Transcribe only part of the material below: the lines from the one containing "bdx ∫<sub>−D</sub><sup>x</sup> dξ(1 − φ)<sup>−3/2</sup>" through the one containing "As can be seen", inclusive, exactly as written.

● **INPUT**:

§ §

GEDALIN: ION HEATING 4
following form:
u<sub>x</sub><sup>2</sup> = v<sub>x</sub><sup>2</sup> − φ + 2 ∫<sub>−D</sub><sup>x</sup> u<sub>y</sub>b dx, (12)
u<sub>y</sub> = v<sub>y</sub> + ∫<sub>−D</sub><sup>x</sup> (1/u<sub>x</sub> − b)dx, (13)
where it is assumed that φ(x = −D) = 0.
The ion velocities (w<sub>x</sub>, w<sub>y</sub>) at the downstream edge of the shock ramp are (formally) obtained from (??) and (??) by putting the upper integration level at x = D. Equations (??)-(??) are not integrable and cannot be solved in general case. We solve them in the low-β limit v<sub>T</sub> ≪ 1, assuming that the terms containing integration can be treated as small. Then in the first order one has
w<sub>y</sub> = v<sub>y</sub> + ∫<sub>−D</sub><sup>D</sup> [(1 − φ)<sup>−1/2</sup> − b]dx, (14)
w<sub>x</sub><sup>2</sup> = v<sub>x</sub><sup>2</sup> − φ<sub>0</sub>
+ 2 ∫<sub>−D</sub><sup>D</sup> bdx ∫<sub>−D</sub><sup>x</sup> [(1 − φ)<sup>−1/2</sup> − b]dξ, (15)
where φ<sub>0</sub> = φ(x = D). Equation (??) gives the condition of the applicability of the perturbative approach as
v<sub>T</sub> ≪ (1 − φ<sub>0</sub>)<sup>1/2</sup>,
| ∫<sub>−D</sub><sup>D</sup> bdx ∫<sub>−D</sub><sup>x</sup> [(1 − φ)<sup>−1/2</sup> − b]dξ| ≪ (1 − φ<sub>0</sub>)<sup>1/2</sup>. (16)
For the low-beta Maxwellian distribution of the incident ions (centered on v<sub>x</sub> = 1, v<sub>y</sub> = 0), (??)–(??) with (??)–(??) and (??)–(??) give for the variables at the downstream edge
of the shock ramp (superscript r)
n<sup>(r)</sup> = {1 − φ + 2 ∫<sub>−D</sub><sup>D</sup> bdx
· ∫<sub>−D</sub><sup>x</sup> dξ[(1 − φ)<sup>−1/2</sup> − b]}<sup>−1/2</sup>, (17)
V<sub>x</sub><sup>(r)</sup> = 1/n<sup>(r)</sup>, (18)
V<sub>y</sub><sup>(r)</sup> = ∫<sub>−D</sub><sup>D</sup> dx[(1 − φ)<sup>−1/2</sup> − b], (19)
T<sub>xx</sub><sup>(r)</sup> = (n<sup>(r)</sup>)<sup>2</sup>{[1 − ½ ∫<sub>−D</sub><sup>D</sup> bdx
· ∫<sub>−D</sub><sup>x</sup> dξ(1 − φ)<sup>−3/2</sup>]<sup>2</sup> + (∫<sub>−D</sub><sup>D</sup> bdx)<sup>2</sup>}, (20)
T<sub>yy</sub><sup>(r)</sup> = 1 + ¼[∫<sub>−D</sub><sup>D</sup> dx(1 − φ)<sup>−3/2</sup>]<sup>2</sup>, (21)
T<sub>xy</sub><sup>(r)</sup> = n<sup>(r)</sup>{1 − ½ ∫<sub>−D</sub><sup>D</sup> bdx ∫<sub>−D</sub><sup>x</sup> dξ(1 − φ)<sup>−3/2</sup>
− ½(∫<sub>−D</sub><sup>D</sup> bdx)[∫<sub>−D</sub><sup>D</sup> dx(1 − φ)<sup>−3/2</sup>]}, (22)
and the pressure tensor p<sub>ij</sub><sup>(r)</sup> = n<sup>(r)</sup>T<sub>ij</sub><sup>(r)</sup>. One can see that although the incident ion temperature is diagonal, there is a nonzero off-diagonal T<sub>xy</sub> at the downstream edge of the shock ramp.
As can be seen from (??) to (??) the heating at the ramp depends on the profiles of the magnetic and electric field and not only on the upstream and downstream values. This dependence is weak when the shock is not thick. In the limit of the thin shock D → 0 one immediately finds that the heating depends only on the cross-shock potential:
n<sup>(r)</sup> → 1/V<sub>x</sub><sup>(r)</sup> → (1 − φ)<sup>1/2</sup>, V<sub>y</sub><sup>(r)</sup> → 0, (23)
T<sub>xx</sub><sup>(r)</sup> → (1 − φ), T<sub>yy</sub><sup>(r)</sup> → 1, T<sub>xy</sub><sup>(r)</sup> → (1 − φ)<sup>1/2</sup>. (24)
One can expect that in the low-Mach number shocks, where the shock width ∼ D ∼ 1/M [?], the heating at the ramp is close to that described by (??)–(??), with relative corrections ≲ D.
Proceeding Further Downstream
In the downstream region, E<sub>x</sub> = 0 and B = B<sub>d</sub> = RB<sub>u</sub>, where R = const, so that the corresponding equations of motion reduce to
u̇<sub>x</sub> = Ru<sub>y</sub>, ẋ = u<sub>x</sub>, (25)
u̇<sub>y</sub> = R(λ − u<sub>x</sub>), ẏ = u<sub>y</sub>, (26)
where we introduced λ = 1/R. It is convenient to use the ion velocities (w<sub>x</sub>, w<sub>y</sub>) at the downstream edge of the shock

§ §

● **SOLUTION TO THIS TASK**:
T<sub>xy</sub><sup>(r)</sup> = n<sup>(r)</sup>{1 − ½ ∫<sub>−D</sub><sup>D</sup> bdx ∫<sub>−D</sub><sup>x</sup> dξ(1 − φ)<sup>−3/2</sup>
− ½(∫<sub>−D</sub><sup>D</sup> bdx)[∫<sub>−D</sub><sup>D</sup> dx(1 − φ)<sup>−3/2</sup>]}, (22)
and the pressure tensor p<sub>ij</sub><sup>(r)</sup> = n<sup>(r)</sup>T<sub>ij</sub><sup>(r)</sup>. One can see that although the incident ion temperature is diagonal, there is a nonzero off-diagonal T<sub>xy</sub> at the downstream edge of the shock ramp.
As can be seen from (??) to (??) the heating at the ramp depends on the profiles of the magnetic and electric field and not only on the upstream and downstream values. This dependence is weak when the shock is not thick. In the limit of the thin shock D → 0 one immediately finds that the heating depends only on the cross-shock potential:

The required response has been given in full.